As he swung his body round, I aimed a round-house kick to his stomach, and to block it, he had to pull his right hand down from his coat. The kick connected, and for a moment, McCluskey’s feet left the floor. His head came forward as he gasped for breath, and I moved behind him and slipped my left arm around his neck. The blonde was screaming ‘oh my God’ in a very posh accent, and scrabbling for the phone on the table, but Sarah stayed where she was, arms rigid at her sides. I shouted at her to run, but she either didn’t hear me, or didn’t want to hear me. As I tightened my grip round McCluskey’s neck, he fought to get his fingers between the crook of my elbow and his throat. No chance of that.
I put my right elbow on McCluskey’s shoulder, and my right hand at the back of his head. My left hand slipped into the crook of my right elbow, and there I was, the model in diagram (c) in the chapter headed ‘Neck-Breaking: The Basics’.
As McCluskey kicked and struggled, I eased my left forearm back and my right hand forward - and he stopped kicking very quickly. He stopped kicking because he suddenly knew what I knew, and wanted him to know - that with a few extra pounds of pressure, I could end his life.
I’m not absolutely sure, but I think that was when the gun went off.
I don’t remember the actual feeling of being hit. Just the flatness of the sound in the gallery, and the smell of burnt whatever it is they use nowadays.
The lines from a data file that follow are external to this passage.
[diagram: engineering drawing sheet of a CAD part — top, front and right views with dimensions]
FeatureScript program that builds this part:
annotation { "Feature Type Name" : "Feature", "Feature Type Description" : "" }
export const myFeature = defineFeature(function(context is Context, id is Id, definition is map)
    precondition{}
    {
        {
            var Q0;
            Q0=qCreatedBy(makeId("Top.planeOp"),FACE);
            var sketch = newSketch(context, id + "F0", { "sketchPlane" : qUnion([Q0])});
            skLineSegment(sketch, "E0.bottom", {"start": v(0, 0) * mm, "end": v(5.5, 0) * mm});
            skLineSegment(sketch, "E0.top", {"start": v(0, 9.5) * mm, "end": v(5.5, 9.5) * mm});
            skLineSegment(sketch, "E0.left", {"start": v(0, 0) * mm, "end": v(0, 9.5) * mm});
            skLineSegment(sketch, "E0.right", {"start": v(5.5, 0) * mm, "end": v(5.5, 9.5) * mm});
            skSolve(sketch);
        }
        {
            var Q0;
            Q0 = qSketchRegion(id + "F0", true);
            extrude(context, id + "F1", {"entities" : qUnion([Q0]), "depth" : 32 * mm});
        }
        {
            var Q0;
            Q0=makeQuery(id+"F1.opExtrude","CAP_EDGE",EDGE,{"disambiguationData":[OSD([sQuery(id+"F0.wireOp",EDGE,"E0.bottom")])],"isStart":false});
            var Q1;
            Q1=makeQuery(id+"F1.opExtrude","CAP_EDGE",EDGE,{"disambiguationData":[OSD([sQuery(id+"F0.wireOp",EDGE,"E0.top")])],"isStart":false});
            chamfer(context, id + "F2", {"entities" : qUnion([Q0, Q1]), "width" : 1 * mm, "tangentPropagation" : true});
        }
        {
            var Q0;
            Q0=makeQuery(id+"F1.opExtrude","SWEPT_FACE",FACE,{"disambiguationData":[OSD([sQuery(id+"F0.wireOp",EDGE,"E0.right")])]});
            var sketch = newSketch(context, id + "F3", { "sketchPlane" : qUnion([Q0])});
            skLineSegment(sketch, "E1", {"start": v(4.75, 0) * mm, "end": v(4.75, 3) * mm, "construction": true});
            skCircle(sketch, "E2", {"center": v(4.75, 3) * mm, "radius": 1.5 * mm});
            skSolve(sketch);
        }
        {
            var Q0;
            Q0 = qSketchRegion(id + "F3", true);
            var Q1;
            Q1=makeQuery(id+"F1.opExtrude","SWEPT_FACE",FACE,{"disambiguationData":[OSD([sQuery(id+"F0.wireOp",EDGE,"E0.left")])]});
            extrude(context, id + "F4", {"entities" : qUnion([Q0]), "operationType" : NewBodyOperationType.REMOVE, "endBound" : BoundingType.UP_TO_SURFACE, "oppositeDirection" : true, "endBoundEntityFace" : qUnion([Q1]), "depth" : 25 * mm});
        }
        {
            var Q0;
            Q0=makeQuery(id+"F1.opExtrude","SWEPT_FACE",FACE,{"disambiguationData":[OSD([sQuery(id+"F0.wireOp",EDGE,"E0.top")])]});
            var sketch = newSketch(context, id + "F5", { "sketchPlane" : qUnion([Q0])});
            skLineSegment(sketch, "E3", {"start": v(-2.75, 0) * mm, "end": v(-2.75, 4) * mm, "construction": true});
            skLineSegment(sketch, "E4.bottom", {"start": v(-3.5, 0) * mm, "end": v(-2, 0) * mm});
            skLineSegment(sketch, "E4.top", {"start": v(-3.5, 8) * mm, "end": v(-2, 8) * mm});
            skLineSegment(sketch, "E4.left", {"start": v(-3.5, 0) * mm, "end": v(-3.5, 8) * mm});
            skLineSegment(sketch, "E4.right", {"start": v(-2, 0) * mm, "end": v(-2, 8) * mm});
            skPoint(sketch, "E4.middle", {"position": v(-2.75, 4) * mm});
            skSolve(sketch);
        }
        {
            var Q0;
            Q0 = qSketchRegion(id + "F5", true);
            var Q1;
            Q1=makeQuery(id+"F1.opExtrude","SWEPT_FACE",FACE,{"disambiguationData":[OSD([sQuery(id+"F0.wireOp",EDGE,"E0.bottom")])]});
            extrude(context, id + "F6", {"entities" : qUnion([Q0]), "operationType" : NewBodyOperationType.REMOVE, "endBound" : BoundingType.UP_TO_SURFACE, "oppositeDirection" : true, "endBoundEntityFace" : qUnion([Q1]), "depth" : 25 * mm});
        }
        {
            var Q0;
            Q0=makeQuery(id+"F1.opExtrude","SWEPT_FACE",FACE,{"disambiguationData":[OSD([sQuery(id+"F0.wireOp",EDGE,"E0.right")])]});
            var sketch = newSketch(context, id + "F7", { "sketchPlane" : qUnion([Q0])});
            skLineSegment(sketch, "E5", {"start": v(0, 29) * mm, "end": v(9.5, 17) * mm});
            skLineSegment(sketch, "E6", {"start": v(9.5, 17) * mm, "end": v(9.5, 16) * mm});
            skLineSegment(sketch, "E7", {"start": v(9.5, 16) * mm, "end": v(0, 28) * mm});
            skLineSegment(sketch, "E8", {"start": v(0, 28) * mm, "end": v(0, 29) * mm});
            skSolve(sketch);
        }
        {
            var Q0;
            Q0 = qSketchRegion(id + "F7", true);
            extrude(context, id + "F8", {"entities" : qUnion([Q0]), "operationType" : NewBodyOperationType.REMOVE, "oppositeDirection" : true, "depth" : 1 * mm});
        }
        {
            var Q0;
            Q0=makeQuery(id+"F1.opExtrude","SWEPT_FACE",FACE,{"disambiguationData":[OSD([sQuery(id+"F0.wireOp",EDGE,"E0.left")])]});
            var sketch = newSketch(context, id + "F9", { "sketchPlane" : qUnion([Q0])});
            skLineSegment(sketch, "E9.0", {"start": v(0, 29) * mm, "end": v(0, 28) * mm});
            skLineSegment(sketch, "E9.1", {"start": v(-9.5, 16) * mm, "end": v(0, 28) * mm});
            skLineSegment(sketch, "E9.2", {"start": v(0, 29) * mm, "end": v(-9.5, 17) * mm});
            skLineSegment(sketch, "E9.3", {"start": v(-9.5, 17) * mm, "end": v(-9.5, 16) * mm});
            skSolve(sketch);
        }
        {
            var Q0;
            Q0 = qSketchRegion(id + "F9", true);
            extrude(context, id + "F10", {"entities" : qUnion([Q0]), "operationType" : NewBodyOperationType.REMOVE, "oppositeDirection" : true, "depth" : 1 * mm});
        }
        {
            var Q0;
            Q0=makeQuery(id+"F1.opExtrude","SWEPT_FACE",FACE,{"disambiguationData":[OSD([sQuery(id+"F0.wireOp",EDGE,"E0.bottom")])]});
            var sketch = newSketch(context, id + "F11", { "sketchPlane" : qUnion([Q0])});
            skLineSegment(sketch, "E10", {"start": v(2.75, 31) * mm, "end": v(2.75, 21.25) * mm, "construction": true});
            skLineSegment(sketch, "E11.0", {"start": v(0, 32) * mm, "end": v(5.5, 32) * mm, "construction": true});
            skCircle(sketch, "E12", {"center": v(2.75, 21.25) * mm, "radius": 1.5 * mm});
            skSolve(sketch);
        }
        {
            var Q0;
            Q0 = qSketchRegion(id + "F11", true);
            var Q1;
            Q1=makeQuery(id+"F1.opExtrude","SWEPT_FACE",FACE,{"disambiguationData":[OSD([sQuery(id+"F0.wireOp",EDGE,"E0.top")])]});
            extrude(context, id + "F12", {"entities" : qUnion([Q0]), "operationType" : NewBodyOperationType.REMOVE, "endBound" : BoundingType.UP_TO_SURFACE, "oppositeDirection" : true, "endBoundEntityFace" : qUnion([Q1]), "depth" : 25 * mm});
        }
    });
At first I thought it was McCluskey she’d shot, and I started to swear at her because I had everything under control, and anyway, I’d told her to get out of here. And then I thought Christ, I must be sweating a lot, because I could feel it running down my side, trickling wetly into my waistband. I looked up, and realised that Sarah was going to fire again. Or maybe she already had. McCluskey had wriggled free and I seemed to be falling back against one of the paintings.